**Job A**
Answer each question from the essay on food and Lent, with each answer on its own line marked to match.
(i) What two cable networks does the essay say exist?
(ii) What does it name as one of the key focuses of Lent?
(iii) What had the sponsored child's family saved?
**Job B**
Carry on the essay on food and Lent from its final sentence.

++++ Text provided

I think as Christians, sometimes we make food into an idol.  We often don't participate in "worldly things" like drugs, rock music, alcohol, meaningless sex, etc, so we use food as our "outlet", our stress relief.  Go to any good Baptist potluck and you will find every sort of comfort food you could imagine - and that's not even getting started on the dessert table.  We do live in America, after all, so we do everything in excess simply because we can - and food is no different.  There are countless TV shows about food.  We have a network on cable that's all about food and another that's all about cooking. Our parties and vacations are centered around the table and what we're going to eat.

One of the key focuses of Lent is a sense of unity with other Christians around the world and from the past.  This got me to thinking about what my brothers and sisters outside the US eat on a daily basis.  Instead of spilling a bunch of statistics here, I encourage you to research it for yourself.  Go ahead, I'll wait.

Staggering, isn't it?

A lot of churches focus on missions during Lent, leading up to Easter, and our church is no different. This also got me to thinking.  (I think a lot.)  Instead of focusing so much on what I can't have and my "feast day" that I think I "deserve", why don't I use this diet as a chance to share some solidarity with my global family in Christ and eat the way they eat?  Why don't I get myself out of my spoiled American mentality and go without for a little while - and risk having it actually change my life?  I've heard many people return from mission trips and say "I went because I wanted to change them - but instead they changed me."  A friend of mine was on a mission trip in Africa and she had the chance to meet the child that her own family had sponsored through Compassion ministries for years.  When she arrived, the family welcomed her ecstatically.  They showed her how they had saved every book mark and picture that her family had sent over the years.  When it came time to eat, they had prepared a huge feast for her.  She later told her mom that from looking at their house, kitchen, and their food supply, she was sure they had used almost everything they had just to make her feel welcome and to show their gratitude for the help her family had provided over the past several years. They went without because they were grateful.  Hmmm, makes me think twice about Thanksgiving dinner.

++++++++
++++ Data for analysis

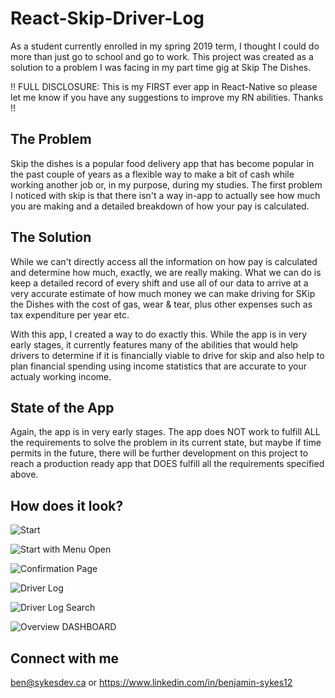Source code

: # React-Skip-Driver-Log

As a student currently enrolled in my spring 2019 term, I thought I could do more than just go to school and go to work. This project was created as a solution to a problem I was facing in my part time gig at Skip The Dishes.

!! FULL DISCLOSURE: This is my FIRST ever app in React-Native so please let me know if you have any suggestions to improve my RN abilities. Thanks !!

## The Problem
Skip the dishes is a popular food delivery app that has become popular in the past couple of years as a flexible way to make a bit of cash while working another job or, in my purpose, during my studies. The first problem I noticed with skip is that there isn't a way in-app to actually see how much you are making and a detailed breakdown of how your pay is calculated.

## The Solution
While we can't directly access all the information on how pay is calculated and determine how much, exactly, we are really making. What we can do is keep a detailed record of every shift and use all of our data to arrive at a very accurate estimate of how much money we can make driving for SKip the Dishes with the cost of gas, wear & tear, plus other expenses such as tax expenditure per year etc.

With this app, I created a way to do exactly this. While the app is in very early stages, it currently features many of the abilities that would help drivers to determine if it is financially viable to drive for skip and also help to plan financial spending using income statistics that are accurate to your actualy working income.

## State of the App
Again, the app is in very early stages. The app does NOT work to fulfill ALL the requirements to solve the problem in its current state, but maybe if time permits in the future, there will be further development on this project to reach a production ready app that DOES fulfill all the requirements specified above.

## How does it look?

![Start](https://i.imgur.com/GZTcxPC.png)

![Start with Menu Open](https://i.imgur.com/W6CgOL4.png)

![Confirmation Page](https://i.imgur.com/QoSMixp.png)

![Driver Log](https://i.imgur.com/jS7ETls.png)

![Driver Log Search](https://i.imgur.com/bJ7wy3m.png)

![Overview DASHBOARD](https://i.imgur.com/twB3GJ4.png)

## Connect with me
ben@sykesdev.ca
or
https://www.linkedin.com/in/benjamin-sykes12
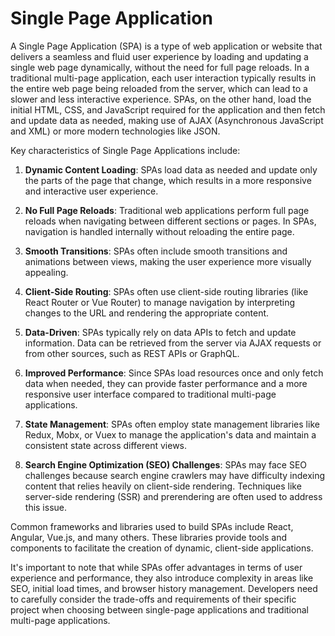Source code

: # Single Page Application

A Single Page Application (SPA) is a type of web application or website that delivers a seamless and fluid user experience by loading and updating a single web page dynamically, without the need for full page reloads. In a traditional multi-page application, each user interaction typically results in the entire web page being reloaded from the server, which can lead to a slower and less interactive experience. SPAs, on the other hand, load the initial HTML, CSS, and JavaScript required for the application and then fetch and update data as needed, making use of AJAX (Asynchronous JavaScript and XML) or more modern technologies like JSON.

Key characteristics of Single Page Applications include:

1. **Dynamic Content Loading**: SPAs load data as needed and update only the parts of the page that change, which results in a more responsive and interactive user experience.

2. **No Full Page Reloads**: Traditional web applications perform full page reloads when navigating between different sections or pages. In SPAs, navigation is handled internally without reloading the entire page.

3. **Smooth Transitions**: SPAs often include smooth transitions and animations between views, making the user experience more visually appealing.

4. **Client-Side Routing**: SPAs often use client-side routing libraries (like React Router or Vue Router) to manage navigation by interpreting changes to the URL and rendering the appropriate content.

5. **Data-Driven**: SPAs typically rely on data APIs to fetch and update information. Data can be retrieved from the server via AJAX requests or from other sources, such as REST APIs or GraphQL.

6. **Improved Performance**: Since SPAs load resources once and only fetch data when needed, they can provide faster performance and a more responsive user interface compared to traditional multi-page applications.

7. **State Management**: SPAs often employ state management libraries like Redux, Mobx, or Vuex to manage the application's data and maintain a consistent state across different views.

8. **Search Engine Optimization (SEO) Challenges**: SPAs may face SEO challenges because search engine crawlers may have difficulty indexing content that relies heavily on client-side rendering. Techniques like server-side rendering (SSR) and prerendering are often used to address this issue.

Common frameworks and libraries used to build SPAs include React, Angular, Vue.js, and many others. These libraries provide tools and components to facilitate the creation of dynamic, client-side applications.

It's important to note that while SPAs offer advantages in terms of user experience and performance, they also introduce complexity in areas like SEO, initial load times, and browser history management. Developers need to carefully consider the trade-offs and requirements of their specific project when choosing between single-page applications and traditional multi-page applications.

++++++++

**Reply A**
(i) One network is all about food, and another is all about cooking.
(ii) A sense of unity with other Christians around the world and from the past.
(iii) Every bookmark and picture that the friend's family had sent over the years.

**Reply B**
We have this idea that going without something we really want is this awful thing.  It's counter cultural to us. Look at the debt we've built up as individuals and a country.  We simply can't tell ourselves no.  We don't have to.  Got too much debt?  Just file bankruptcy, print more money, or raise the debt ceiling.  Not enough money left until the next check?  Get a payday loan or buy a lottery ticket .  It's easy.

This is why self-control is such an important fruit of the Spirit.  Our culture will never teach us self-control, but if we let God in, he will.  You don't even have to travel to Africa, you can start in your own home. He will not just give it to you, he will teach it to you.  Are you willing to give it a try?  What's an area in your life that you can use a little more self-control?